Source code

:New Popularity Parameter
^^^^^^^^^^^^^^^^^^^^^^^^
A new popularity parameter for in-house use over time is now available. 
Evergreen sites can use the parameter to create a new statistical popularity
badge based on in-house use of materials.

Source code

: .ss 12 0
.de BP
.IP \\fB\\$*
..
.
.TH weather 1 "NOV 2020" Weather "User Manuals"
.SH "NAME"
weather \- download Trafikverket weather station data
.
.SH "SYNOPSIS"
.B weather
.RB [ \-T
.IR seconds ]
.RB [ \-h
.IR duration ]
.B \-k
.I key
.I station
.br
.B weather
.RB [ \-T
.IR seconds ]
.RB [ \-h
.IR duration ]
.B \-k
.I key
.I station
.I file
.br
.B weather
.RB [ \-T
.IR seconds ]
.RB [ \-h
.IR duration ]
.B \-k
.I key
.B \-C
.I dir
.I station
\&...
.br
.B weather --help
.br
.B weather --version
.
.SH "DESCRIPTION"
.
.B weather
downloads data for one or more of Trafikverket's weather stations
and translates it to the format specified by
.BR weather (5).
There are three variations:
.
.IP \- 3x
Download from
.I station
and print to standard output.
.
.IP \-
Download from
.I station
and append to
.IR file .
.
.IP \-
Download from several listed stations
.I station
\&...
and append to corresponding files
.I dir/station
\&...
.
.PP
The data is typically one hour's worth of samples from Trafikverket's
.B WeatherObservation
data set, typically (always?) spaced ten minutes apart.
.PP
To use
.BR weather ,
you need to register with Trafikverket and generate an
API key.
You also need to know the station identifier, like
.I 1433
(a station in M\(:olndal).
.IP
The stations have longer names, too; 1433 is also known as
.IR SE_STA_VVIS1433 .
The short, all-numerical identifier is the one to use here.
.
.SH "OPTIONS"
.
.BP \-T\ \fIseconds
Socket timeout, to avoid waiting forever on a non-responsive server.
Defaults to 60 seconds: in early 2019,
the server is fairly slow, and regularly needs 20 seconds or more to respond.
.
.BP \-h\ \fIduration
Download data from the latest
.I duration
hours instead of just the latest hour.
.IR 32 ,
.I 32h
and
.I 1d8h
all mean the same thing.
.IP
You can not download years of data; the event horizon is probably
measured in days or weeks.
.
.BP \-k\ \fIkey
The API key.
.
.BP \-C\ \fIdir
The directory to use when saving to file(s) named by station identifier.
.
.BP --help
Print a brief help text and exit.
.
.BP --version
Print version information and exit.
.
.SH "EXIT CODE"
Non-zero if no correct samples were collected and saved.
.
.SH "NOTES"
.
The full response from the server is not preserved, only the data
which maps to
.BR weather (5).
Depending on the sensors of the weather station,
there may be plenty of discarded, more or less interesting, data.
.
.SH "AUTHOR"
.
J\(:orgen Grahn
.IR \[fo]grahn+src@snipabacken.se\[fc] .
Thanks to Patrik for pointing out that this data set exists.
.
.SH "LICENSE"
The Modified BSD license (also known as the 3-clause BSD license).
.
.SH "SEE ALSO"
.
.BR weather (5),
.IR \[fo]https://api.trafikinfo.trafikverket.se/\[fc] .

(DIRECTIVE): Where a line above includes "more", copy that line.

(SOLVED EXERCISE):
downloads data for one or more of Trafikverket's weather stations
the server is fairly slow, and regularly needs 20 seconds or more to respond.
there may be plenty of discarded, more or less interesting, data.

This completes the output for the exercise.